Did that matter? Could she not, when in the sea at the bottom, or somewhere on the way down, grasp the rungs and begin a normal climb?
She thought: This is not an adit over the sea. This is not a cave from which I have to step to death or safety. This is a step in our back yard, where the calves are fed. Three feet? Dear life, I could jump four. Why should I miss the rungs? Why should I fail to grasp the ladder sides? In any case I don’t have to jump – I only have to stretch. And balance at the same time. It’s really only standing on the edge and letting yourself gradually fall. If your foot misses, your hand should hold. If your hand misses there’s another hand close behind. Judas God, what are you made of? Are you one of those elegant, simpering, pampered maidens at Bowood, who have never known the sort of exercise you take every day, who have never ridden a horse astride or fought with the waves on Hendrawna Beach or scrubbed a floor or fed pigs or milked cows or brewed ale? Come, come, my dear, take a grip on yourself.

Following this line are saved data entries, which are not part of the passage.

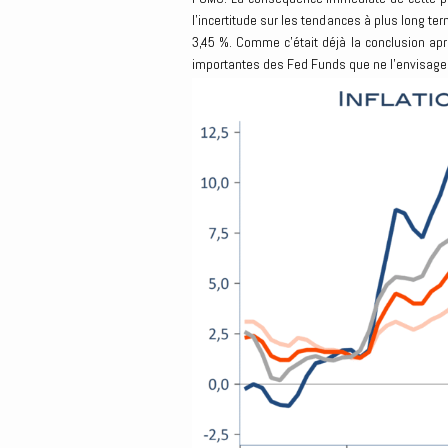
l’incertitude sur les tendances à plus long te
3,45 %. Comme c’était déjà la conclusion ap
importantes des Fed Funds que ne l’envisage 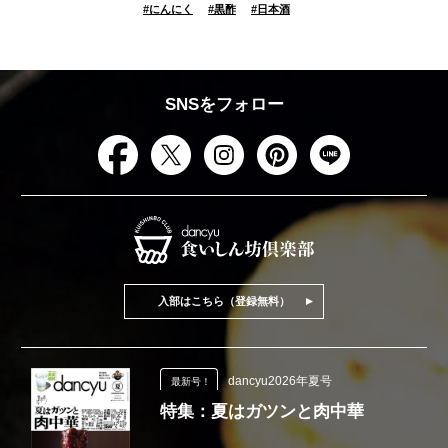
#
にんにく
#
黒酢
#
日本酒
SNSをフォロー
入部はこちら（登録無料）
dancyu2026年夏号
最新号！
特集：夏はガツンと肉中華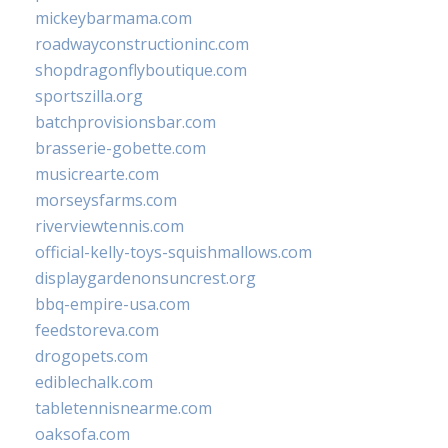
mickeybarmama.com
roadwayconstructioninc.com
shopdragonflyboutique.com
sportszilla.org
batchprovisionsbar.com
brasserie-gobette.com
musicrearte.com
morseysfarms.com
riverviewtennis.com
official-kelly-toys-squishmallows.com
displaygardenonsuncrest.org
bbq-empire-usa.com
feedstoreva.com
drogopets.com
ediblechalk.com
tabletennisnearme.com
oaksofa.com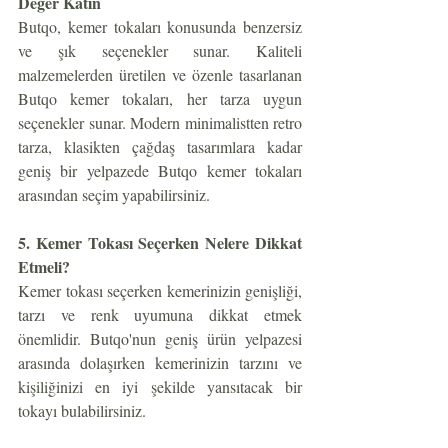
Değer Katın
Butqo, kemer tokaları konusunda benzersiz 
ve şık seçenekler sunar. Kaliteli 
malzemelerden üretilen ve özenle tasarlanan 
Butqo kemer tokaları, her tarza uygun 
seçenekler sunar. Modern minimalistten retro 
tarza, klasikten çağdaş tasarımlara kadar 
geniş bir yelpazede Butqo kemer tokaları 
arasından seçim yapabilirsiniz.
5. Kemer Tokası Seçerken Nelere Dikkat 
Etmeli?
Kemer tokası seçerken kemerinizin genişliği, 
tarzı ve renk uyumuna dikkat etmek 
önemlidir. Butqo'nun geniş ürün yelpazesi 
arasında dolaşırken kemerinizin tarzını ve 
kişiliğinizi en iyi şekilde yansıtacak bir 
tokayı bulabilirsiniz.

So she carefully re-wound the rope around her forearm and re-packed it, carefully re-fixed her bag, carefully stepped to the very edge of the adit, below which the sea, bottle-green and vomit-stained with white, swirled backwards and forwards, covering and uncovering the sand like a magician at a fair; and she took a breath, the deepest breath of all, and looked at the ladder only three feet away, and stretched out her leg and could not reach and could not reach until she began to fall, and then put out her foot an extra six inches, and clawed with her hands against the slippery rock
face, and her foot jarred and held and almost slipped, and her hands, like helpless prisoners in some failed prison escape, slid and clutched and slid and clutched, and then one hand felt something more secure than the rock face, and held on to it. And then she swung, toe only just holding, hand only just holding, while the thirty-foot drop became three thousand feet and the earth swung and the adit swung, toppling her further and further into the gaping, sucking hole. And then her other hand clutched, just in time as her foot slipped off the rung. And she held, kicking desperately for twenty seconds, bruising her knees and her toes; a panic-stricken groping until her foot found a rung again, and her other foot found the rung above it; and, with an immense effort of will, she unloosed her hands from the ladder side and, panting, trembling, shuddering with every breath, she went up, rung by rung; to the break in the ladder and the missing step, and changed her grip, and blindly dizzily, reached the top. And crawled out and lay on the rubble near the hole gasping like a newly landed fish but knowing she was safe after all.
Chapter Four
I
Ross left for London late in October, and, the sea routes being no longer hazardous, he sailed from Falmouth in a tin ship. But as usual, it seemed to him, when he was aboard the trip was a foul one, and they did not drop anchor in the Pool of London until the 11th of November. There was much to be said for Jeremy’s steam carriages, he thought.
He found London returning to normal after the famous junketings he had shunned, and Parliament, whose opening he had now missed, preoccupied with matters which, while certainly of moment, did not in his view embrace some of the more pressing issues of the day. The Houses had expressed their deep regret at the continuing ‘indisposition’ of His Majesty King George the Third; there had been discussion on the disbanding of the militia; a vote of credit had been passed necessary for the services of the year 1814; provision made for the household of Princess Charlotte; long speeches on the thorny matter of the Prince Regent’s debts; complaints had even been aired that Parliament had been recalled too early.